Seven years ago I wrote an incendiary post explaining why SuttaCentral doesn’t have footnotes.
Time passes, and now I am thinking of undertaking a plan to add notes over the next year or so. Let me explain what has changed about my thinking and why, and what has stayed the same.
Firstly let me get the least interesting detail out of the way. In the former post I pointed out that footnotes are not properly supported in HTML, which means there is no simple and consistent way of presenting them. This is still true, but we no longer are constrained by HTML. Our texts are in our own Bilara format, which means the texts and markup are completely separated. Bilara has first-class support for notes, so we can now not only make notes per segment, but in principle, can make as many different sets of notes as we like, and include them or leave them out of the text as desired.
- The former constraint about HTML markup does, however, still apply to legacy texts—i.e. any translations, such as those of Ven Bodhi, which were formerly published elsewhere. We will never support notes for such texts.

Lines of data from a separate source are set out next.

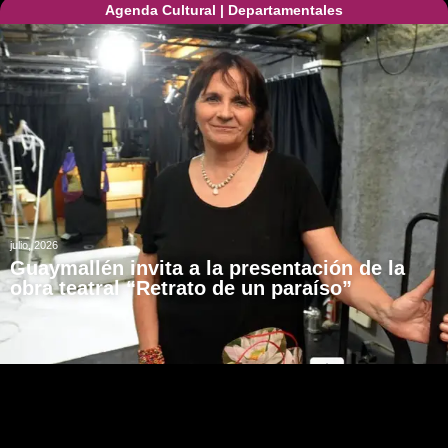
Agenda Cultural
|
Departamentales
julio, 2026
Guaymallén invita a la presentación de la
obra teatral “Retrato de un paraíso”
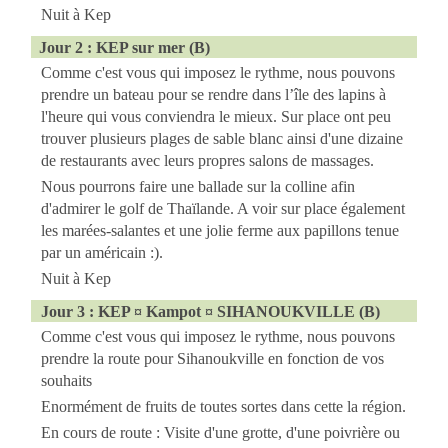
Nuit à Kep
Jour 2 : KEP sur mer (B)
Comme c'est vous qui imposez le rythme, nous pouvons
prendre un bateau pour se rendre dans l’île des lapins à
l'heure qui vous conviendra le mieux. Sur place ont peu
trouver plusieurs plages de sable blanc ainsi d'une dizaine
de restaurants avec leurs propres salons de massages.
Nous pourrons faire une ballade sur la colline afin
d'admirer le golf de Thaïlande. A voir sur place également
les marées-salantes et une jolie ferme aux papillons tenue
par un américain :).
Nuit à Kep
Jour 3 : KEP ¤ Kampot ¤
SIHANOUKVILLE
(B)
Comme c'est vous qui imposez le rythme, nous pouvons
prendre
la route pour Sihanoukville en fonction de vos
souhaits
Enormément de fruits de toutes sortes dans cette la région.
En cours de route :
Visite d'une grotte, d'une poivrière ou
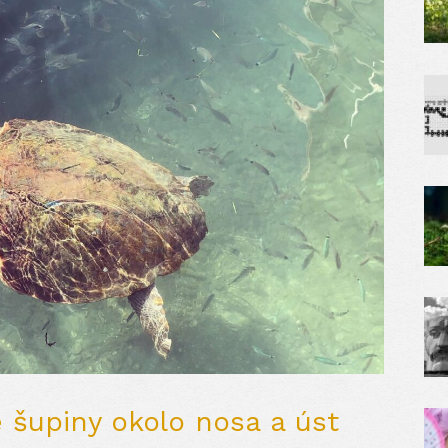
é šupiny okolo nosa a úst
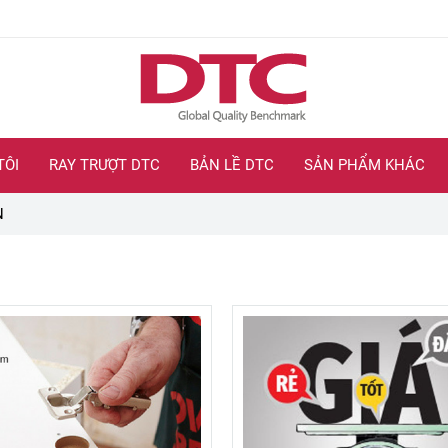
TÔI
RAY TRƯỢT DTC
BẢN LỀ DTC
SẢN PHẨM KHÁC
N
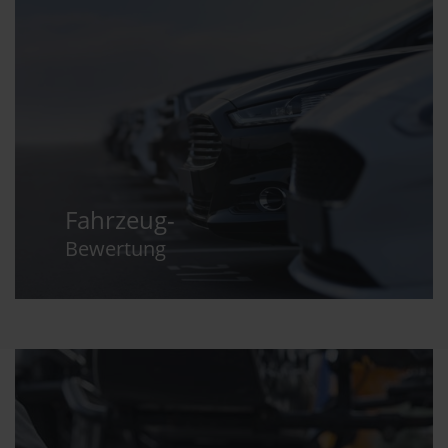
Fahrzeug-
Bewertung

Notes are already available for Snp and Ud on the web, which you can see here. In addition, our upcoming Publications project (about which more news very soon) supports footnotes in plain HTML, EPUB, and PDF. Here’s an example.
The upshot of this is that technical support for footnotes now exists. How are we to use it?
In the published notes for Snp, the notes mainly comment on the translation choices. It is an especially difficult text and the choices by different translators often vary considerably.
The most important thing for me, however, is to make the texts available for the 99%, not just for those who want to study the Pali. And for this, a set of notes for general readers is warranted.
I’ve already made a start on this as a test case, and you can see it on DN 1 here.
- Ignore the formatting of the notes, we are rebuilding that. You can make the notes less intrusive by enabling “Tooltip on asterisk” in the “Views” panel.
Let me explain what I am trying to do here.
First of all, what is a note?
- A note is a short piece of information that explains, clarifies, or adds context to a passage.
- A note is generally self-contained. You glance at it, learn what you need, and move on.
There are exceptions to that: a note may link to elsewhere in the Suttas or refer to the work of others. But these are kept minimal. And when there is a reference, it is explained in the note so that it is not necessary to look it up in order to understand the issue.
- Don’t: See MN 23.
- Do: See MN 23, where the same passage is framed in terms of the five aggregates.
- Don’t: See Bodhi’s note 23.
- Do: In his note 23 on this passage, Bodhi shows that the variant reading añña must be correct.
For my project, I will focus on two kinds of notes.
- Explain the translation choices.
- Help the general reader.
What I would like is that if someone new to the suttas, with little in the way of background and context, should be trying to read a sutta, they see a note and go, “Hmm, nice.” Because text and note are separated, there seems to be no reason not to take a maximalist approach: explain what might need explaining. If you don’t like the notes, turn them off.
Non-goals include:
- Summarizing the commentaries: refer to commentaries only if they are actually useful to clear up the text or reading.
- Teaching the controversy: a note is not an essay and not all controversies are worth teaching.
- Expounding special views: stick to things that are simple and straightforward. See above re “not an essay”.
- Apologetics: it’s not my position to judge but to clarify.
- Linguistics: only discuss the Pali if it is necessary to explain a translation choice.
- Comparatives: checking the Chinese and other parallels for everything is out of scope: I have to make a limit somewhere, else it won’t get done.
- Referencing the literature: this is not an academic project, and will generally not refer to articles and the like, again, except where they directly affect the translation.
All of these things have their place, but for my notes I’ll keep them at a minimum.
In my previous post I imagined a more expansive role for notes, with various contributors and multiple streams of different types of notes. And this is still something I look forward to at some point. With Bilara, there is no reason we can’t have multiple sets of notes from different perspectives, but we have to start somewhere.
Please check out the existing notes for Snp and DN 1 and let me know what you think. The project is in its initial stages, so I am still exploring options.